● **Passage**:
•••
When Clyde arrives in Lycurgus, Sondra quickly and correctly sizes him up as a poor relation of the local Griffiths, and she has no interest in him. However, when she becomes upset with Clyde's cousin Gilbert, she decides to feign interest in Clyde to irritate Gilbert. For reasons that are a mystery to her, Sondra develops some degree of real attraction to Clyde. Though she is young, she is sophisticated and careful enough to be suspect of these feelings for an unlikely suitor. In spite of the attraction she feels, she always maintains a certain teasing distance between herself and Clyde, and she never really treats him as an equal. Clyde, on the contrary, responds to Sondra's interest by being willing to sacrifice everything in order to gain her.

When Roberta drowns and Clyde is arrested, Sondra leaves town. Because of her father's wealth and position, her name is never made public during the trial. She writes Clyde one last letter, expressing some sympathy for him, but she types the letter and does not sign it, maintaining her social and emotional distance from him.

Asa Griffiths

Asa is Clyde's father, a poor evangelist who, with his wife, runs a mission and preaches on the streets of Kansas City. Asa is dull and ineffectual; he does not understand human nature or society, and he does not know how to respond to the tragedies that befall his children.

Bella Griffiths

Bella is the daughter of Samuel and Elizabeth Griffiths, Clyde's uncle and aunt. She is gregarious and willing to help Clyde enter her social circle.

Clyde Griffiths

The novel's main character, Clyde is driven all his life in pursuit of his idea of the American dream. He is materialistic and pleasure-seeking, and he lacks any strong moral center. He is willing to lie and to indulge in unethical and illegal behavior in pursuit of his goals, and he repeatedly runs from difficulties, especially those he creates for himself. For Clyde, there is no clear line between reality and fantasy, right and wrong. To escape his sordid life, he daydreams of wealth and luxury. To live with his acts of cowardice, he rationalizes them.

The son of poor, shabby evangelists, Clyde, even as a child, is much more attracted to the material than to the spiritual. As a teenager, he gets a series of jobs, from drugstore clerk to hotel bellhop, designed to take him out of his parents' world and into a society that revolves around money and pleasure. A dreamer, Clyde has vague hopes of being catapulted to wealth and status by some happy accident or beneficent relationship. It never occurs to him that he might gain all he wants through some combination of hard work and ingenuity. Clyde is too weak-willed to be the master of his own fate, so he dreams that circumstances will somehow transport him to a better life.

When Clyde runs into his rich uncle, Samuel, in Chicago, it seems that his dreams have begun to come true. Samuel Griffiths gives Clyde a job in his factory in upstate New York. Clyde's entry into upper-class society is not as automatic as he expects, but eventually he does gain the favor of the wealthy and beautiful Sondra Finchley. Clyde sees Sondra as his ticket to the life he has always wanted. So desperate is he to gain money and status through her that he plans to murder Roberta, his pregnant girlfriend, so that he can avoid scandal (the scandal of abandoning the woman he has impregnated and of having an illegitimate child) and be with Sondra.
•••
● **Work instructions**: Give every character name that appears as a heading in the character passage above.

Collected data entries
•••
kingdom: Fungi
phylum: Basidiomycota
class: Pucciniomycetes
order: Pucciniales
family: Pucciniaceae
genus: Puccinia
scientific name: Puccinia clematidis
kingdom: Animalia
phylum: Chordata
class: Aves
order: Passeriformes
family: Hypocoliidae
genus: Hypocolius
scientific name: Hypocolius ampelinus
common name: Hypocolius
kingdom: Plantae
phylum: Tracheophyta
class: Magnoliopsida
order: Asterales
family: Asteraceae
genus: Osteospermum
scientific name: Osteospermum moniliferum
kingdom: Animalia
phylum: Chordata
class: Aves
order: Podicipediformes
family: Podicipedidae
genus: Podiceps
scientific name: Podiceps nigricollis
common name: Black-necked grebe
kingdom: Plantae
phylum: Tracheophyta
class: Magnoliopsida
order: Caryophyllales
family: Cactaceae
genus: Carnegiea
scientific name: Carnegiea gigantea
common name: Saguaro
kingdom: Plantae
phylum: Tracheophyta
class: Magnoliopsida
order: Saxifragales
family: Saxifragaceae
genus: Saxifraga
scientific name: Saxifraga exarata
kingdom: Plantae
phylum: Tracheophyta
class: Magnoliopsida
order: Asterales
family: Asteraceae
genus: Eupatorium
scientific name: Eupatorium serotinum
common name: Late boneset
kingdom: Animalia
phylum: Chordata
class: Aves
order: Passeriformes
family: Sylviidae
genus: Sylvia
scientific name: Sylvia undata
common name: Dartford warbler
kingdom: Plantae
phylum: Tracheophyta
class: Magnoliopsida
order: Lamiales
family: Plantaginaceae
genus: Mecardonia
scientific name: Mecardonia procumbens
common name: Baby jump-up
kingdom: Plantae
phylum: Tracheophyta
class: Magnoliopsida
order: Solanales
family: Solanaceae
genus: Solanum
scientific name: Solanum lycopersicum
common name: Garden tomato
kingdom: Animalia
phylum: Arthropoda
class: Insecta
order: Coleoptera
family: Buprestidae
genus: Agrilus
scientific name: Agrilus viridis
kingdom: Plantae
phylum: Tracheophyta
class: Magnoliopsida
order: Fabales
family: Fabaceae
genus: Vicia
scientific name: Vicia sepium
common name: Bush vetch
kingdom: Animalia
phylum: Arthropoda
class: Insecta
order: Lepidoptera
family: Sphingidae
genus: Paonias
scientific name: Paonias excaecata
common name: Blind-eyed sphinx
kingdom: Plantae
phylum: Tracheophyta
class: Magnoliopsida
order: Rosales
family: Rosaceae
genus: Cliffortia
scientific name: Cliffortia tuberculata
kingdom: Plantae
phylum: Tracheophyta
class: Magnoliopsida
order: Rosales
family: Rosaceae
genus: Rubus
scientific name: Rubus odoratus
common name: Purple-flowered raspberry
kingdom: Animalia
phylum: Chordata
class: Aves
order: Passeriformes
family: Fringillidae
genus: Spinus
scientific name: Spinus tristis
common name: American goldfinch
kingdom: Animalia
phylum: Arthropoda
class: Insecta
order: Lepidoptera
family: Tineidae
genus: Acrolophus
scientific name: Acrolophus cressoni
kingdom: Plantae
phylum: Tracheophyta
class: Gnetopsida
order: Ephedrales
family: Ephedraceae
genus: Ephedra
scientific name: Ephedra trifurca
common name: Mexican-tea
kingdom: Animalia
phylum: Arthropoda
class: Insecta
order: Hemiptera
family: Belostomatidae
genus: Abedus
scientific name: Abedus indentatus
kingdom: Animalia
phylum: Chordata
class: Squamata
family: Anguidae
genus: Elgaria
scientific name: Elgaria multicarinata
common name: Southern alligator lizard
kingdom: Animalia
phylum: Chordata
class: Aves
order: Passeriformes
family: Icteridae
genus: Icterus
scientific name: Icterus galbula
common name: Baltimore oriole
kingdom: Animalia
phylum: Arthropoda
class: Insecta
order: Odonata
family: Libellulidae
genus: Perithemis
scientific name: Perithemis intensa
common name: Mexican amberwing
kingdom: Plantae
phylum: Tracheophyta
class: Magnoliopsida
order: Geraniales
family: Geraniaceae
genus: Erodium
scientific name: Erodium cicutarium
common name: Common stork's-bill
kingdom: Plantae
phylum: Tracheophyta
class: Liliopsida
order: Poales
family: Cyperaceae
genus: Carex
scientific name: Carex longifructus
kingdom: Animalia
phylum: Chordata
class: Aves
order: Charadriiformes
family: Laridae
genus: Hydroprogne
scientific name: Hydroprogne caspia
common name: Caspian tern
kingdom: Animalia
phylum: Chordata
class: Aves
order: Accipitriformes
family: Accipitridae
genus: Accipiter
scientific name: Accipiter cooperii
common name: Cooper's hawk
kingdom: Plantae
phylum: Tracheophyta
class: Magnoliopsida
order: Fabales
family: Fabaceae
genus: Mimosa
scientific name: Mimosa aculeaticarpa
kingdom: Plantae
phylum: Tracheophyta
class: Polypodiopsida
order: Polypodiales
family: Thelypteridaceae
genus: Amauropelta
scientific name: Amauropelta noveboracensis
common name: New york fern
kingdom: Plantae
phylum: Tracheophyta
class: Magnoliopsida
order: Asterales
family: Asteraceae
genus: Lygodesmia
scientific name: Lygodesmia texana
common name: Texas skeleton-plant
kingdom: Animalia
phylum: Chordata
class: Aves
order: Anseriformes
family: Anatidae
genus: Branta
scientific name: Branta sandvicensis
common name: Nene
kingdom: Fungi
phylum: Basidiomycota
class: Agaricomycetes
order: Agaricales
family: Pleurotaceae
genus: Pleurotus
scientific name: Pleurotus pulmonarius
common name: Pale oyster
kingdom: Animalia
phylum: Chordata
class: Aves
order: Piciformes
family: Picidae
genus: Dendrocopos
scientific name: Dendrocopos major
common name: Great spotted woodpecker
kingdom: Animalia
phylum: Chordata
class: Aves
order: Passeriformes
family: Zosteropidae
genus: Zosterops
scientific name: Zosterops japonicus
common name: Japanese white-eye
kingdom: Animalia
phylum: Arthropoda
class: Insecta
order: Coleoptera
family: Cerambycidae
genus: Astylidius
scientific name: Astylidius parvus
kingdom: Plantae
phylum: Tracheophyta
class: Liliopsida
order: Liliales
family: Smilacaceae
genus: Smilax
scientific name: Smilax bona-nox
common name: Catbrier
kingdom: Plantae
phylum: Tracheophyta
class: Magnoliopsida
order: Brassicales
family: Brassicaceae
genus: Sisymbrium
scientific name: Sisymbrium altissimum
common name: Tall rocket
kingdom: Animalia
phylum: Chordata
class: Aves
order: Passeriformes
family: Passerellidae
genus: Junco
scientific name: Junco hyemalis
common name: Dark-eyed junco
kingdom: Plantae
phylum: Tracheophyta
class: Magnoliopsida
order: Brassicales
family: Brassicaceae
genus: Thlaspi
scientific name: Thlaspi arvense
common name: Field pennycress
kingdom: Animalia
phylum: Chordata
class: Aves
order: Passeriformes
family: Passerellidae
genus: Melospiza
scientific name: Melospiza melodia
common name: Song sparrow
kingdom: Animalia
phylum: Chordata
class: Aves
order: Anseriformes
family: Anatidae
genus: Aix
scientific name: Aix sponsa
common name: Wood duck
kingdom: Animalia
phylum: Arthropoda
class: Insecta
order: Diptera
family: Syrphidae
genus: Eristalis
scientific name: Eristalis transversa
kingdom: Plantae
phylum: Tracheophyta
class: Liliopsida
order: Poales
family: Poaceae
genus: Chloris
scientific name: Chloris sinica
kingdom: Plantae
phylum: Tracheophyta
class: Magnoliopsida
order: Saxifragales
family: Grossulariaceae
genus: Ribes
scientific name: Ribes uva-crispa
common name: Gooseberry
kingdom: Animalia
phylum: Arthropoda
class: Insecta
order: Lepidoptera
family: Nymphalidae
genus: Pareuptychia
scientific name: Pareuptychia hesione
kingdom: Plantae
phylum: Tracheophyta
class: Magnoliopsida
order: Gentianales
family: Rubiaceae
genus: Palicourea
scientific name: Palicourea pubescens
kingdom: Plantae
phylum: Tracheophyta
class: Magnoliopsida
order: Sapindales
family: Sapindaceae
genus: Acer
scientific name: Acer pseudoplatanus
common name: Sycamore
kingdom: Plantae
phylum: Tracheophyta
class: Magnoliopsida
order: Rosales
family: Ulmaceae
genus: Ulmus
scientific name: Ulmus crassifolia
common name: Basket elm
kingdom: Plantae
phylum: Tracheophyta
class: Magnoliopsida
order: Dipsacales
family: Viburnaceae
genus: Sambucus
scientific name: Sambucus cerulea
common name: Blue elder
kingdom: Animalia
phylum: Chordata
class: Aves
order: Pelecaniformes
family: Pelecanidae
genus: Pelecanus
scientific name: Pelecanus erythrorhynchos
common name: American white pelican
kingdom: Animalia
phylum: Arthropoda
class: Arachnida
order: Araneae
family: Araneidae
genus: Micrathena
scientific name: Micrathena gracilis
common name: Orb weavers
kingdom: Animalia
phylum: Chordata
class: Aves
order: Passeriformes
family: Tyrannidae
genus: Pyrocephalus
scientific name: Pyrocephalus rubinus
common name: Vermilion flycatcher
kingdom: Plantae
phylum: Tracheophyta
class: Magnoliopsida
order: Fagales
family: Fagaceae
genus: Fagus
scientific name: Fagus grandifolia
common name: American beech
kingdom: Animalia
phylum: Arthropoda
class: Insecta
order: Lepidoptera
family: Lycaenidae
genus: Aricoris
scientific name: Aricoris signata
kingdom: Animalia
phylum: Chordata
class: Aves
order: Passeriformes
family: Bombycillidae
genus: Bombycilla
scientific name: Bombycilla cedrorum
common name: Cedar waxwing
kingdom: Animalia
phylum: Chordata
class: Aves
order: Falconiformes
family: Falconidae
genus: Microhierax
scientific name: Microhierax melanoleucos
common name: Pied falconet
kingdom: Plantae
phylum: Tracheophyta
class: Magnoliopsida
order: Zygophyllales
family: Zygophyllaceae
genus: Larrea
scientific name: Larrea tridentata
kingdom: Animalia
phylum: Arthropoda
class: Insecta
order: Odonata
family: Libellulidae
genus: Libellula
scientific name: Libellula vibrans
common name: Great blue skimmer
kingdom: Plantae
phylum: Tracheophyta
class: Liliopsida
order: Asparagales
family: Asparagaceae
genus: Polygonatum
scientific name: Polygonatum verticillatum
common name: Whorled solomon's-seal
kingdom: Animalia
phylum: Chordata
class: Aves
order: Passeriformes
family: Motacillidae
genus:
•••
● **Solution to this problem**:
Asa Griffiths
Bella Griffiths
Clyde Griffiths